# Task data:
================

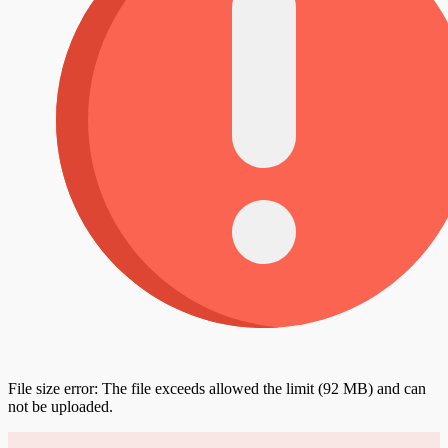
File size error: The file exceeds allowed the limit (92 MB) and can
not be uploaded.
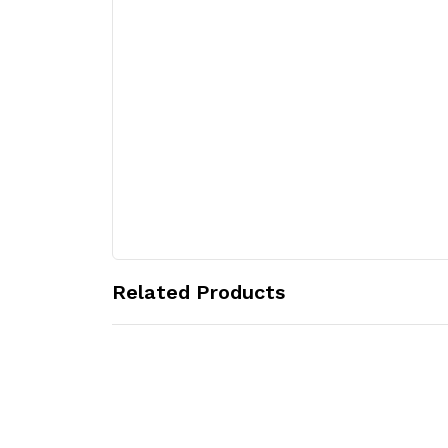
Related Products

================

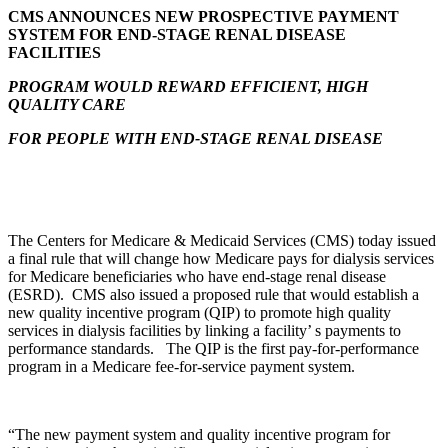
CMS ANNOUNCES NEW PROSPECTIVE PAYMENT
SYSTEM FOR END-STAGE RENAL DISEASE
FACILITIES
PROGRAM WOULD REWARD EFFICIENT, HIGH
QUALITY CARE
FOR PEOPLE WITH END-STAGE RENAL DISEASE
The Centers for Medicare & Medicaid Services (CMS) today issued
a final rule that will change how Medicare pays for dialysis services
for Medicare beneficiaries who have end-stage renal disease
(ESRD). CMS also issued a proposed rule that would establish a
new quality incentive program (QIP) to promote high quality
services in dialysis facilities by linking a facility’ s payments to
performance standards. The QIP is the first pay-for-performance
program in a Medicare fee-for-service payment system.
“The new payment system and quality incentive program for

================

# Task statement:
Give the lines above again exactly, from the one containing "File size error: The" to the one containing "Related Products", both included, but leave out the pictures.

# Written solution:
File size error: The file exceeds allowed the limit (92 MB) and can
not be uploaded.
Related Products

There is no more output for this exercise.